→ Problem:
I'd like every line in the following listing that holds "nakala" copied.
———
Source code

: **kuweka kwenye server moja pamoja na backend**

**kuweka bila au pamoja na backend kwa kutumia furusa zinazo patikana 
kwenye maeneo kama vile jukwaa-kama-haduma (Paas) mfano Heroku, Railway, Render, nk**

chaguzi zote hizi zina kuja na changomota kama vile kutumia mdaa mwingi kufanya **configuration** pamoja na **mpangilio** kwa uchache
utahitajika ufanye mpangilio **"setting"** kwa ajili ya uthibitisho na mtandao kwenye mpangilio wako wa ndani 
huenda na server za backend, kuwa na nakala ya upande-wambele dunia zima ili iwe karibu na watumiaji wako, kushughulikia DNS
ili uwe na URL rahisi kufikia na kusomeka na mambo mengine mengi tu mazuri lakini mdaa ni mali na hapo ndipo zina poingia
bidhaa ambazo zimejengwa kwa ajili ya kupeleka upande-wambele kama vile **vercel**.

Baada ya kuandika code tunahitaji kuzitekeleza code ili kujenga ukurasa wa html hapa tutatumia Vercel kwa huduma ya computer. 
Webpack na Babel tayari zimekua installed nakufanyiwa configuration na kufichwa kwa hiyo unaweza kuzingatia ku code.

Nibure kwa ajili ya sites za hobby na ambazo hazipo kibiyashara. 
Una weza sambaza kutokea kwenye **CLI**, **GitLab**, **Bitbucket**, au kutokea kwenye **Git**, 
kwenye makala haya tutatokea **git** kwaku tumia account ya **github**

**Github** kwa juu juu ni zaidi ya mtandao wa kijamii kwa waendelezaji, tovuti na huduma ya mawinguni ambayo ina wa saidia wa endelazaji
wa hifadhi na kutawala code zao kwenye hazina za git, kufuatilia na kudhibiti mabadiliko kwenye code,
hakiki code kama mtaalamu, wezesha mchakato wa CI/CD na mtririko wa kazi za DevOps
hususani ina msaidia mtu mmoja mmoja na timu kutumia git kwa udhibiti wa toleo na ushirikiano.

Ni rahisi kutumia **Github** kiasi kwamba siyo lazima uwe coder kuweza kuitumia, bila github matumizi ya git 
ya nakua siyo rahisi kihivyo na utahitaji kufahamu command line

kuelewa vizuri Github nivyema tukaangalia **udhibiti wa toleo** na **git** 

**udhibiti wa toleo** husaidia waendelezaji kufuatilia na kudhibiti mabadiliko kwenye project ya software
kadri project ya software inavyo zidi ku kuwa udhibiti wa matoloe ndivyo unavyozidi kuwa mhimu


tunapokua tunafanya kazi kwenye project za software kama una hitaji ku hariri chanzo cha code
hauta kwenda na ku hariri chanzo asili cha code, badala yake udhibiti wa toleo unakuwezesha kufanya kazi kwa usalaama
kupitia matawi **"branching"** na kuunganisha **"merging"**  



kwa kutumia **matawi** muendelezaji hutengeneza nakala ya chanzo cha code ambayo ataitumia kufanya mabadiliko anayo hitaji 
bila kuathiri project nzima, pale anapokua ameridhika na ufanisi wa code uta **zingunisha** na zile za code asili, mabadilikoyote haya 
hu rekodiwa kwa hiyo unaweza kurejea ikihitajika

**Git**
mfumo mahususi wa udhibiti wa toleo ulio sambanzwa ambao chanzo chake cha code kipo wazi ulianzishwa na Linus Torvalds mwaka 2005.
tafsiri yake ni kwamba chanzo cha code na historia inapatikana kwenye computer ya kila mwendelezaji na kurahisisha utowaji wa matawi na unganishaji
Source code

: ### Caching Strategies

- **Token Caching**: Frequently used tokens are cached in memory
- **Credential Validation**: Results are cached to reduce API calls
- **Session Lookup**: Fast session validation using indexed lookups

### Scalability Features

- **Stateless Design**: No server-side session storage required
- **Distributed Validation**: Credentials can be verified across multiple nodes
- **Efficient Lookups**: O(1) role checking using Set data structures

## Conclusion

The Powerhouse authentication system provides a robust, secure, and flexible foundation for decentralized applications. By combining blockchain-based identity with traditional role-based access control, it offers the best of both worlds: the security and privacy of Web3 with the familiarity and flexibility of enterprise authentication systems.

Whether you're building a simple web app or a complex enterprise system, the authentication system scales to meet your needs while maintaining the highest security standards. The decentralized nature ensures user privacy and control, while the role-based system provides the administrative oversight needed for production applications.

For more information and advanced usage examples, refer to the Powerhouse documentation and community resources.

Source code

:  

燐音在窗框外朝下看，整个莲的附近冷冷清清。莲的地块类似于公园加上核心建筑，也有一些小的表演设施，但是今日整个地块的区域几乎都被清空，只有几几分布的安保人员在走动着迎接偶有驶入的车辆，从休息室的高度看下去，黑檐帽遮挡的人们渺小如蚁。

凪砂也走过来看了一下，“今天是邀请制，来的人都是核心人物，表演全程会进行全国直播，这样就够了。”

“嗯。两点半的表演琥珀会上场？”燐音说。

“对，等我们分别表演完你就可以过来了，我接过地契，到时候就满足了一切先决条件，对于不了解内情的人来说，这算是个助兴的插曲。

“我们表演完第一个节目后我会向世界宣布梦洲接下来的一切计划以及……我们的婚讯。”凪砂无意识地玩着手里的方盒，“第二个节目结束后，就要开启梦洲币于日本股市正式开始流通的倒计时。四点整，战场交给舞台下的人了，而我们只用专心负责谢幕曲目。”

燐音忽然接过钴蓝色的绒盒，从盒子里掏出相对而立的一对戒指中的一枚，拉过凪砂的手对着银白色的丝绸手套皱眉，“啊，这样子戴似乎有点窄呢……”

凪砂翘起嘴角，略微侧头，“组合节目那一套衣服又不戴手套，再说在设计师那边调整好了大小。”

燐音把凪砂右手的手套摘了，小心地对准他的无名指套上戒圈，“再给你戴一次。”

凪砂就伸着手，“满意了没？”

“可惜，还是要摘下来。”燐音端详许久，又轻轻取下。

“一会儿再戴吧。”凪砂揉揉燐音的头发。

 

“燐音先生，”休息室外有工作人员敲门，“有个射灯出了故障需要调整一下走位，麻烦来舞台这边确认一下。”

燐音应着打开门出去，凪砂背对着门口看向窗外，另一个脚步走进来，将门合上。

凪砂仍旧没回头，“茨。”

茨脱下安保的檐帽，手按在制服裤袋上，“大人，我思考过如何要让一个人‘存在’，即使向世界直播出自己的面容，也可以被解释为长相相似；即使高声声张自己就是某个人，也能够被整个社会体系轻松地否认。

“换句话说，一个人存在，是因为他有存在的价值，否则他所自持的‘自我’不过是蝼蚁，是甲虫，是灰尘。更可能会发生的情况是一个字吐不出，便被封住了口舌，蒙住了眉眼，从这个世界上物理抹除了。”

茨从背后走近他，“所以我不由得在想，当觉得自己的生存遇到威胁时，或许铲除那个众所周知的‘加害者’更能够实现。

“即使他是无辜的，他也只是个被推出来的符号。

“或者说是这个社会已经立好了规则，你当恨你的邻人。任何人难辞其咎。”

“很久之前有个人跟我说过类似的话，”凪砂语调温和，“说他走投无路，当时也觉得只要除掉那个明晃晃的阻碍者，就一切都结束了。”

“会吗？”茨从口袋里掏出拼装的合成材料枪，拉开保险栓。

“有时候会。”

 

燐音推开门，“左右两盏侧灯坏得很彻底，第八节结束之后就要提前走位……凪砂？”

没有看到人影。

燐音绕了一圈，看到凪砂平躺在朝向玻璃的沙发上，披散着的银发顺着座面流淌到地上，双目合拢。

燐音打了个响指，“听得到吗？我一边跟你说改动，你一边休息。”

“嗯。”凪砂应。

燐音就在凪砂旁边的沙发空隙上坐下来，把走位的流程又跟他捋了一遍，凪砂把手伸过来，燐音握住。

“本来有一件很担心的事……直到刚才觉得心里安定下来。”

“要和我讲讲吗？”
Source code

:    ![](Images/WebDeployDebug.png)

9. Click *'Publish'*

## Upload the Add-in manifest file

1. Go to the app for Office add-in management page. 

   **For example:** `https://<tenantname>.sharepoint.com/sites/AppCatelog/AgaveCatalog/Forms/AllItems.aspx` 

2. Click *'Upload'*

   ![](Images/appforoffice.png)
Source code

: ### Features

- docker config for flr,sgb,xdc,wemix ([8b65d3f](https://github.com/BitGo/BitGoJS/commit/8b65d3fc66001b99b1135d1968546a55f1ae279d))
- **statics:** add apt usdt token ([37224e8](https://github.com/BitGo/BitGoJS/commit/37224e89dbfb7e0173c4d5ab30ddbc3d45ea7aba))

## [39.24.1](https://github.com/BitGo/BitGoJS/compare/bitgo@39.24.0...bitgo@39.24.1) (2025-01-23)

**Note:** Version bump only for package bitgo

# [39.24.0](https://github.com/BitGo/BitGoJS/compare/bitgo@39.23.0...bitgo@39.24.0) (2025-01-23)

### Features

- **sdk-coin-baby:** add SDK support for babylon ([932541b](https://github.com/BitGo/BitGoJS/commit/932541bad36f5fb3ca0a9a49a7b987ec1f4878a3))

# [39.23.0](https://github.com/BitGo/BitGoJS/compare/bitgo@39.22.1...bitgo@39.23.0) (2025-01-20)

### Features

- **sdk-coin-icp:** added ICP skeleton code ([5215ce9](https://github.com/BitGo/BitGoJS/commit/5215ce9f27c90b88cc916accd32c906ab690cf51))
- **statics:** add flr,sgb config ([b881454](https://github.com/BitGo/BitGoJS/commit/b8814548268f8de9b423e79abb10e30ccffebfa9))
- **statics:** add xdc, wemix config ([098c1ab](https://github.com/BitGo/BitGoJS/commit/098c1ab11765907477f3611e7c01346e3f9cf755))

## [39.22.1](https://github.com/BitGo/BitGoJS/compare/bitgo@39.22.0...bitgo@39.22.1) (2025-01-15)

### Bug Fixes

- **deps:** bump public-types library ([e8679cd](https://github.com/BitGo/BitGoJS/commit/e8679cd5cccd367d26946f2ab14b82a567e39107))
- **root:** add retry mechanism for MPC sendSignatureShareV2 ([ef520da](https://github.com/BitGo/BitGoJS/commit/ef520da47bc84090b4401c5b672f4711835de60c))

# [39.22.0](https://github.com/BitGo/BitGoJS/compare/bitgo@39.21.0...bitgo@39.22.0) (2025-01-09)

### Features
———
→ Result:
huenda na server za backend, kuwa na nakala ya upande-wambele dunia zima ili iwe karibu na watumiaji wako, kushughulikia DNS
kwa kutumia **matawi** muendelezaji hutengeneza nakala ya chanzo cha code ambayo ataitumia kufanya mabadiliko anayo hitaji 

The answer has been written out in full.